Most people have experienced the magic that can arise when you meet someone who is 'on the same wavelength' as you. A feeling of deep connection arises, communication flows effortlessly, and all signals are picked up and understood.
In quantum optics, something similar happens. Instead of people, light particles, called photons, carry and process information. When two photons have the same properties, such as frequency, they are impossible to distinguish from each other and will "interfere" with each other, which is key to developing quantum photonic technologies.
Furthermore, if the photons directly enter the frequency we currently use as standard in telecommunications and satellite communications, they can pass directly through the fiber optic network of cable lines that is already established in our underground, undersea, and airborne communications infrastructure.
This means that stable quantum connections can be established, the photons can retain their quantum states, and information can be sent securely over long distances.
Closed territory
At first glance, this sounds like a solution that everyone should choose. But for the vast majority of researchers, the technology is uncharted territory.
Only a few people in the world are capable of constructing crystals with quantum dots that emit photons that go directly to the standard frequency for telecommunications and satellite communications. One of them is Elizaveta Semenova, senior researcher at DTU Electro.
"The biggest advantage is that we minimize information losses," she explains.

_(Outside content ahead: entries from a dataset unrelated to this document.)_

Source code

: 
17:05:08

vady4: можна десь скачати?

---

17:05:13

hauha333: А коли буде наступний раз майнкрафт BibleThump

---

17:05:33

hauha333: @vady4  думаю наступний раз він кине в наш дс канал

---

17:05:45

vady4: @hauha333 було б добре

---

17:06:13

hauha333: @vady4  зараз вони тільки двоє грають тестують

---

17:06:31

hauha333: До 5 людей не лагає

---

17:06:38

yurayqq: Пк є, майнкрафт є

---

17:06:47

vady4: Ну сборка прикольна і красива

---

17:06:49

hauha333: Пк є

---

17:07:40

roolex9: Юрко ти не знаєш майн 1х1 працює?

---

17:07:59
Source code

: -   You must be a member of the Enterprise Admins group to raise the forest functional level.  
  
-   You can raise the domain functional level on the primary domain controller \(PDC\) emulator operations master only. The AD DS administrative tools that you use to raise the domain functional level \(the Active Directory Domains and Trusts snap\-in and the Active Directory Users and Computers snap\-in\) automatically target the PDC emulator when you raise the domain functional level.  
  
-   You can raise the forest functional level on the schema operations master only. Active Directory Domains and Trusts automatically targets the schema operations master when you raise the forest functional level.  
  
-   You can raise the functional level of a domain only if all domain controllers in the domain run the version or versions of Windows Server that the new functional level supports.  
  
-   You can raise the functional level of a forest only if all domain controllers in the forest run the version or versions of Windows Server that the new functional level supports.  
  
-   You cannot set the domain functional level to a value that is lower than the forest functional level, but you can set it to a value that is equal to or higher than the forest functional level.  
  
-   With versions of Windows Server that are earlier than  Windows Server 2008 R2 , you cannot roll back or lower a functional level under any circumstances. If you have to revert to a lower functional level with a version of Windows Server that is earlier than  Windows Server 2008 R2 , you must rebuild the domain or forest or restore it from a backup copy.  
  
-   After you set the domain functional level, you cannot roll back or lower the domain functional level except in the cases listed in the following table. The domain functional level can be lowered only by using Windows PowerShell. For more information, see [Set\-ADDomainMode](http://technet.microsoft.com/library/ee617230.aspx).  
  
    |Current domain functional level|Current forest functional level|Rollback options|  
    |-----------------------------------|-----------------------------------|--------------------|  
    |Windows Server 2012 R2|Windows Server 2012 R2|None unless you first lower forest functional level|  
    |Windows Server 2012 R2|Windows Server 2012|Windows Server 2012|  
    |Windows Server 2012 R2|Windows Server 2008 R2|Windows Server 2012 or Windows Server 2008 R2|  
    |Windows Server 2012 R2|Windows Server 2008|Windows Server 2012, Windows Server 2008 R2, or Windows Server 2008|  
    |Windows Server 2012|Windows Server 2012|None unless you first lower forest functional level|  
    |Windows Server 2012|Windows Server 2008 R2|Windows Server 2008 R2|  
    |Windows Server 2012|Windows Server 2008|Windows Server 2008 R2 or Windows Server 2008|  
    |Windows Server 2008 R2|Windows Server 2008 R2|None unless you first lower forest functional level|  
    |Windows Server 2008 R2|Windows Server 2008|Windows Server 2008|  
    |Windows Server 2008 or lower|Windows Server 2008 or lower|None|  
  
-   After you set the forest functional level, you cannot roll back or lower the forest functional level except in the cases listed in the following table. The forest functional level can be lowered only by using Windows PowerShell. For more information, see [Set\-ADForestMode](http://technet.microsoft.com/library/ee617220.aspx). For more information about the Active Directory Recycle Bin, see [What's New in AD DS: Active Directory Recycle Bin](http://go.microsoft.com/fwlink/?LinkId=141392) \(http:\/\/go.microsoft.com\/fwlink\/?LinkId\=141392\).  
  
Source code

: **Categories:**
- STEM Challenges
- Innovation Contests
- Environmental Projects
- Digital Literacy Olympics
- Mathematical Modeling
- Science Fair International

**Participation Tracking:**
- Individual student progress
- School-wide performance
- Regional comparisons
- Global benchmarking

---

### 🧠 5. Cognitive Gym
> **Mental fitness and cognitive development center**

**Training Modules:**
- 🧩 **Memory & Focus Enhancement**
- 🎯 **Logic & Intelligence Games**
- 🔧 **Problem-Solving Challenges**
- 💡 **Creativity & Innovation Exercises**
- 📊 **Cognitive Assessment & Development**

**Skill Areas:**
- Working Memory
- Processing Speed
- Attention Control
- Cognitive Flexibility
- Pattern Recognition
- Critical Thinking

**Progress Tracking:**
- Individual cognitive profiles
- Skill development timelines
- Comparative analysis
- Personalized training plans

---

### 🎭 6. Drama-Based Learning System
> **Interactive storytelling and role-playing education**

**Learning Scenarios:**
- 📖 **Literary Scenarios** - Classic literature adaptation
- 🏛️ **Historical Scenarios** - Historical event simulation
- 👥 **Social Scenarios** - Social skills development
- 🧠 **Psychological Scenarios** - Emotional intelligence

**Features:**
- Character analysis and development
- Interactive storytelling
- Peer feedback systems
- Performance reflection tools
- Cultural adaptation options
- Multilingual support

She points out that this is one of the biggest challenges that other researchers in quantum photonics are struggling with when sending information over long distances.
"Most others in this field operate at a frequency that does not match the low loss window for transmission via optical fibers. So, to use the existing infrastructure, they must first convert their photons to the correct frequency. This process causes losses—and a risk of errors in the final calculations."